** 任务说明 **
根据下面讲Flink Cluster启动流程的短文,submitApplication()方法完成检查后会把请求提交到哪个组件?

** 练习短文 **
至此,client端的流程就走完了,应用请求已提交到Yarn的ResourceManager上了,下面着重分析Flink Cluster启动流程。
2、Flink Cluster启动流程分析
1)在ClientRMService类的submitApplication()方法中,会先检查任务是否已经提交(通过applicationID)、Yarn的queue是否为空等,然后将请求提交到RMAppManager(ARN RM内部管理应用生命周期的组件),若提交成功会输出Application with id {applicationId.getId()} submitted by user {user}的信息,具体分析如下:
public SubmitApplicationResponse submitApplication(
SubmitApplicationRequest request) throws YarnException {
ApplicationSubmissionContext submissionContext = request
.getApplicationSubmissionContext();
ApplicationId applicationId = submissionContext.getApplicationId(); // ApplicationSubmissionContext needs to be validated for safety - only
// those fields that are independent of the RM's configuration will be
// checked here, those that are dependent on RM configuration are validated
// in RMAppManager.

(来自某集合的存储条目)

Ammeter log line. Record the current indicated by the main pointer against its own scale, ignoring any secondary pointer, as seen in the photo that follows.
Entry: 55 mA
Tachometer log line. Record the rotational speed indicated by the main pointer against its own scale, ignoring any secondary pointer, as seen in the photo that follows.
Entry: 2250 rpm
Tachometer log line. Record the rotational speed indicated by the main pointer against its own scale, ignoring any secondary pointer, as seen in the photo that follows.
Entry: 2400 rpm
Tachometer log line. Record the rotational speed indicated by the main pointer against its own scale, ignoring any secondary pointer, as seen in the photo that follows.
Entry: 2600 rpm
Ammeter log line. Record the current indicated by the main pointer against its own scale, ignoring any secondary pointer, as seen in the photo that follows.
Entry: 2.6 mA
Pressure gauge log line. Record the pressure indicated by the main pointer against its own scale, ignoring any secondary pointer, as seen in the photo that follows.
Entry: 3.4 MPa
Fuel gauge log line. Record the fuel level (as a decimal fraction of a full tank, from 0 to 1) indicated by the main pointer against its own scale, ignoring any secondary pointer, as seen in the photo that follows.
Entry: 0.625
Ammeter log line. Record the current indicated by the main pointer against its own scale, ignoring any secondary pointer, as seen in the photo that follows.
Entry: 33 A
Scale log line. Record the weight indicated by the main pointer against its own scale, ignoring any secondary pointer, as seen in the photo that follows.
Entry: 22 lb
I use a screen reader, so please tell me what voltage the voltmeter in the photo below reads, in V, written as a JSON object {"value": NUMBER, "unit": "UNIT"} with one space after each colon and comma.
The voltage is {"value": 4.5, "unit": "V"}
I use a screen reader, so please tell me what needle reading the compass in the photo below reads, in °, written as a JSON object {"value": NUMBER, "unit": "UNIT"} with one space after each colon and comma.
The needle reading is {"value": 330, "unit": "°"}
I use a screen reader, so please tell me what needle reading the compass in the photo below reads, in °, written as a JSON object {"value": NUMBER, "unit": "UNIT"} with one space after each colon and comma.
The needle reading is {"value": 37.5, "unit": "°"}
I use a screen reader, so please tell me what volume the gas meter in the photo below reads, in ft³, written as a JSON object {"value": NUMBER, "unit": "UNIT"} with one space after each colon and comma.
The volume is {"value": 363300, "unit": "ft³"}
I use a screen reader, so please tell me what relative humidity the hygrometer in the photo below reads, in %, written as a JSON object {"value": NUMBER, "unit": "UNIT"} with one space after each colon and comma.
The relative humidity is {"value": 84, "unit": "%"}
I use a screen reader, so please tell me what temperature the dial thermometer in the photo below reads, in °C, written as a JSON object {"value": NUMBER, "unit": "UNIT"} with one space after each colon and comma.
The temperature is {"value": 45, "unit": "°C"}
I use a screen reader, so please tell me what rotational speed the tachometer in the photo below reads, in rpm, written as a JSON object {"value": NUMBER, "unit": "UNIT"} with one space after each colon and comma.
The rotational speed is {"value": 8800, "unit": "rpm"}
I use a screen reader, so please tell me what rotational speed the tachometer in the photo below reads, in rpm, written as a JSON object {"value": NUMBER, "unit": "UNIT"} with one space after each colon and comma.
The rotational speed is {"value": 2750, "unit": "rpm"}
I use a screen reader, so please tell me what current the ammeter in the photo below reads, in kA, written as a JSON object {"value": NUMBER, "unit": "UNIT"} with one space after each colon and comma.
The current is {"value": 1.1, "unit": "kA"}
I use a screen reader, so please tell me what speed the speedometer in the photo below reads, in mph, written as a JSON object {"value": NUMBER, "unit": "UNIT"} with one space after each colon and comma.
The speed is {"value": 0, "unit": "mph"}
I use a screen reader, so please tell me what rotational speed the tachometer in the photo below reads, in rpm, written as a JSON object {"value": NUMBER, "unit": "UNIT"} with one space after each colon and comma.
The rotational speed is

** 作答区 **
请求会被提交到RMAppManager。